第341話 果樹用棚をお願いする
カーン、カーンと、金槌の叩く音が響く。
ネドリたち、獣人の村の北側、エイデンの山の麓には、ドワーフ独自の家や作業場が連なっている。ここに住みついてそれほど経っていないのに、すっかりドワーフの家が馴染んでいる。
作業場の入口は、開けっ放し。奥の作業場の方は相当熱いのかもしれない。かなり騒々しい音が聞こえてきて、まさに、鍛冶屋って感じだ。
最近は、ダンジョンに行く獣人が多くて、武器や防具、そのメンテナンスに忙しいらしい。
そのメンテナンスに使う素材となる金属を、どこで手に入れてるのか気になって聞いてみたら、ダンジョンで採掘できるらしく、獣人たちに依頼しているらしい。
……ダンジョン、なんでもアリだな、と思った(自分で入ろうとは思わない)。
今日は、ドワーフのヘンリックさんに、黒ポットや、苺用のプランターを置くための棚や、シャインマスカット用の大きな果樹用の棚のことを相談しにやってきたのだ。
小さな棚くらいだったら、私でも作れるには作れるだろう。でも、どうせだったら、上手い人に作ってもらった方が、いい物ができるはず。
ちなみに、鍛冶を任せるんだったら、ヘンリックさんが一番なのは当然。しかし、こと、木工で果樹用の棚を作ってもらうとなると、誰にお願いしたものか、となる。
一応、彼がドワーフたちのリーダーってこともあるし、誰が何が得意なのか、というのも把握しているはずだ。
「こんにちは~、ヘンリックさん、いらっしゃいます~?」
テンポよく打つ金槌の音を止めるのを申し訳なく思いながらも、作業場の中へと声をかける。
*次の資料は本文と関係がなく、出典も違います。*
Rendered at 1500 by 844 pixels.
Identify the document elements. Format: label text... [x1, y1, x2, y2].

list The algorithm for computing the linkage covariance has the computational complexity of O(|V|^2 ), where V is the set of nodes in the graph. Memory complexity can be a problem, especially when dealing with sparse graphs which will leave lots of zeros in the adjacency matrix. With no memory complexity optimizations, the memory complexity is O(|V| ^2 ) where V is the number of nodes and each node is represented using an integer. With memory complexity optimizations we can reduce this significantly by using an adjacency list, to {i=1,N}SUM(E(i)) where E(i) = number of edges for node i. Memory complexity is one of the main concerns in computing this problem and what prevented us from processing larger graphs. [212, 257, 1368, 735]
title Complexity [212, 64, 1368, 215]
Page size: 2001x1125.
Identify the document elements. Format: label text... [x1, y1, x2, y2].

しかし、金槌の音は止まらない。
「ヘンリックさ~ん?」
「あー? おや、サツキ様じゃないですかい」
「忙しいところ、ごめんなさいね」
額の汗を拭いながら現れたヘンリックさん。その後から、もう一人、ドワーフではなく、狼獣人の若者が出てきて、ペコリと頭を下げた。
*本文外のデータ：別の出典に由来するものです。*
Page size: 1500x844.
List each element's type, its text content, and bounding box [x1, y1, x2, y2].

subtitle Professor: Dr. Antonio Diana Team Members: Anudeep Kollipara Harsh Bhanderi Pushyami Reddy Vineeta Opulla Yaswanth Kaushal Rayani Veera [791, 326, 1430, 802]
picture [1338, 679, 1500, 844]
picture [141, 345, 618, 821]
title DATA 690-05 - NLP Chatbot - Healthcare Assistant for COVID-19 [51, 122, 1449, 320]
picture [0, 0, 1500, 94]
村人の多くは狩りや農作業をしている者がほとんど。彼は鍛冶に興味があるのか、ヘンリックさんの手伝いでもしているんだろうか。
多くの狼獣人の男性が比較的大柄でガッシリしているのに対して、この若者は、まだ大人の身体になりきれていない、ひょろりとした感じだ。
「ちょっとお願いがあって……」
私はヘンリックさんに、黒ポットやプランター、果樹用の棚を作りたいことを伝え、木工の得意なドワーフがいればお願いしたいのだけれど、という話をした。
「なんでぇ、なんでぇ、そんなことですかい。だったら、オース、その小さい方の棚だったら、お前さんでも作れるだろう?」
オースと呼ばれた狼獣人の若者は、少し考えた後、コクリと頷いた。
聞くところによると、元々、彼の祖父は獣人の村のなんでも屋(鍛冶も木工もやる)だったらしい。残念ながら、その祖父は2、3年前に亡くなってしまったそうだが、祖父の技を近くで見てきたせいか、オースくんはまだ若いのにそこそこの腕前らしい。
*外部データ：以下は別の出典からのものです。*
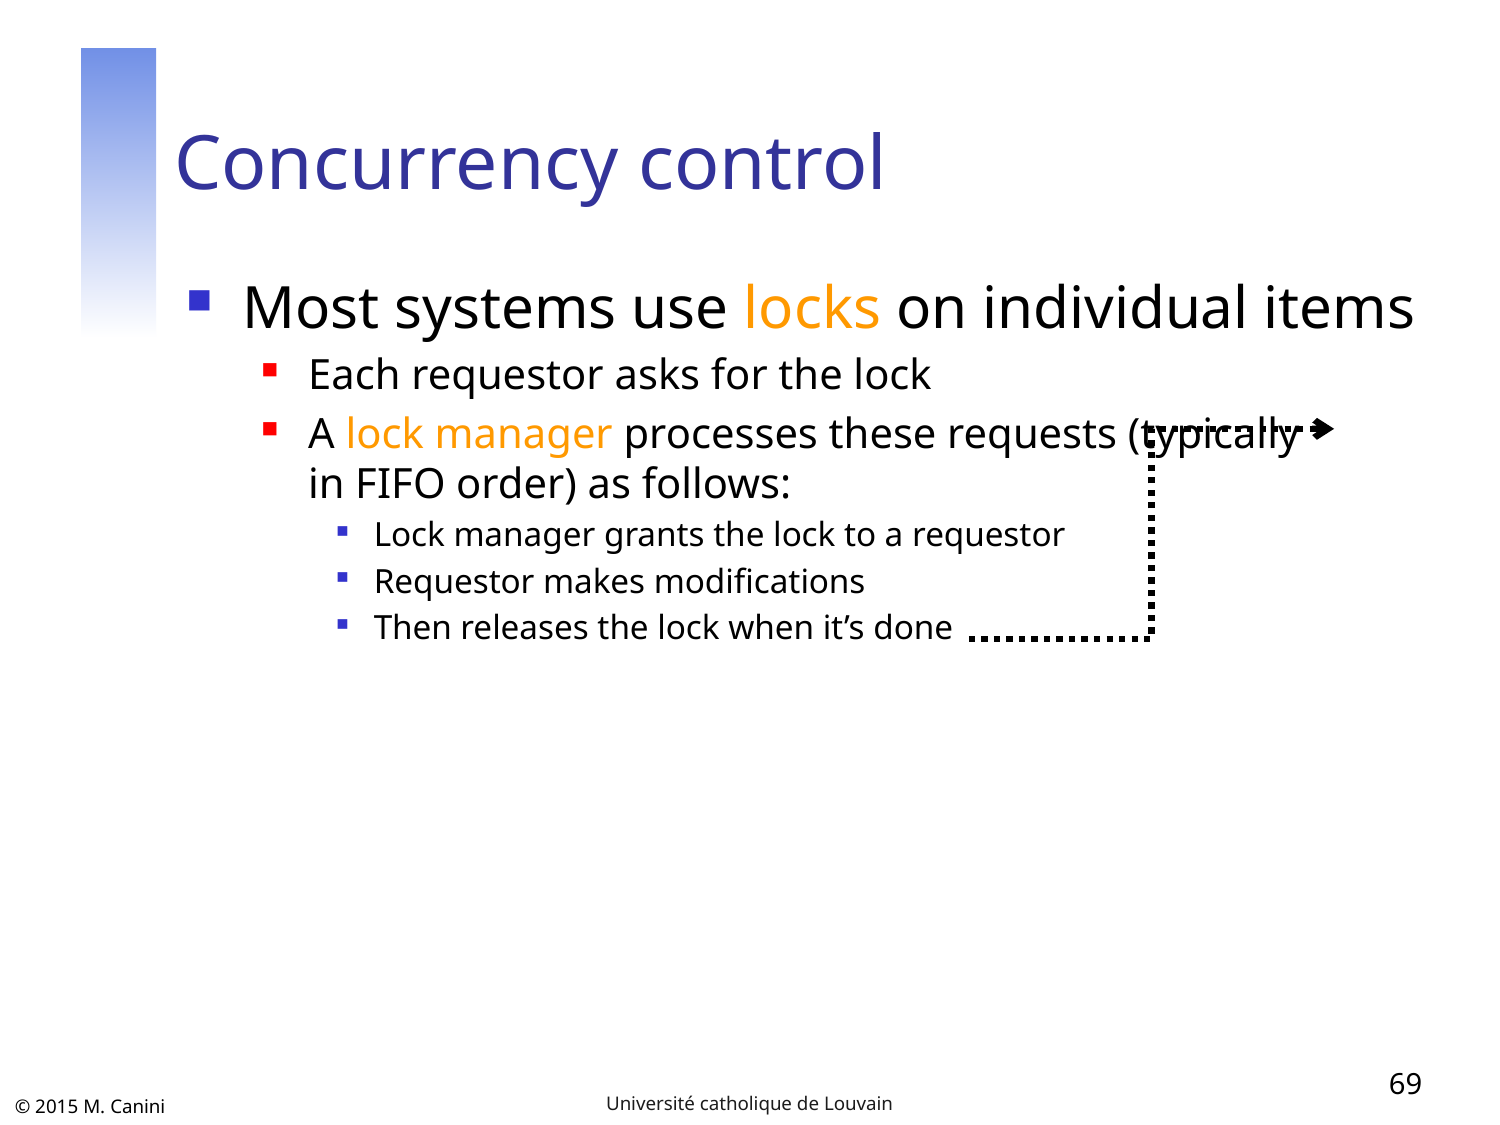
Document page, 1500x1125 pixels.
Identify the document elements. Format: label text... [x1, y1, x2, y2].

title Concurrency control [158, 49, 1438, 213]
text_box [968, 428, 1335, 639]
list Most systems use locks on individual items Each requestor asks for the lock A lock manager processes these requests (typically in FIFO order) as follows: Lock manager grants the lock to a requestor Requestor makes modifications Then releases the lock when it’s done [170, 262, 1446, 994]
footer Université catholique de Louvain [512, 1083, 987, 1125]
slide_number 69 [1124, 1037, 1438, 1113]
「大きな棚は一人じゃ無理だろうから、木工の得意なエトムントに話をしておきますが、小さい棚ぐれぇなら、オースでも十分でさぁ」
「お願いします! あ、料金の方は」
「いやいやいや、サツキ様から、金なんか貰えませんって」
「ダメダメ、ちゃんと対価は払わせてよ」
結局、押し問答の末、ドワーフにはお金ではなく、お酒、オースくんにお酒ってわけにもいかないので、彼にはお小遣い程度のお金を渡すことに。
タダ働きはいかんですよ。
とりあえず、お酒に関しては、アルコール度数の高そうなのであれば、問題なさそうなので、今度、買い出しの時にいいヤツを探しておこうと思った。
ついでに、ビャクヤたちの山の上の巣のあるあたりで、なんかいい金属、探しておこうかな、と思ったのは、内緒だ。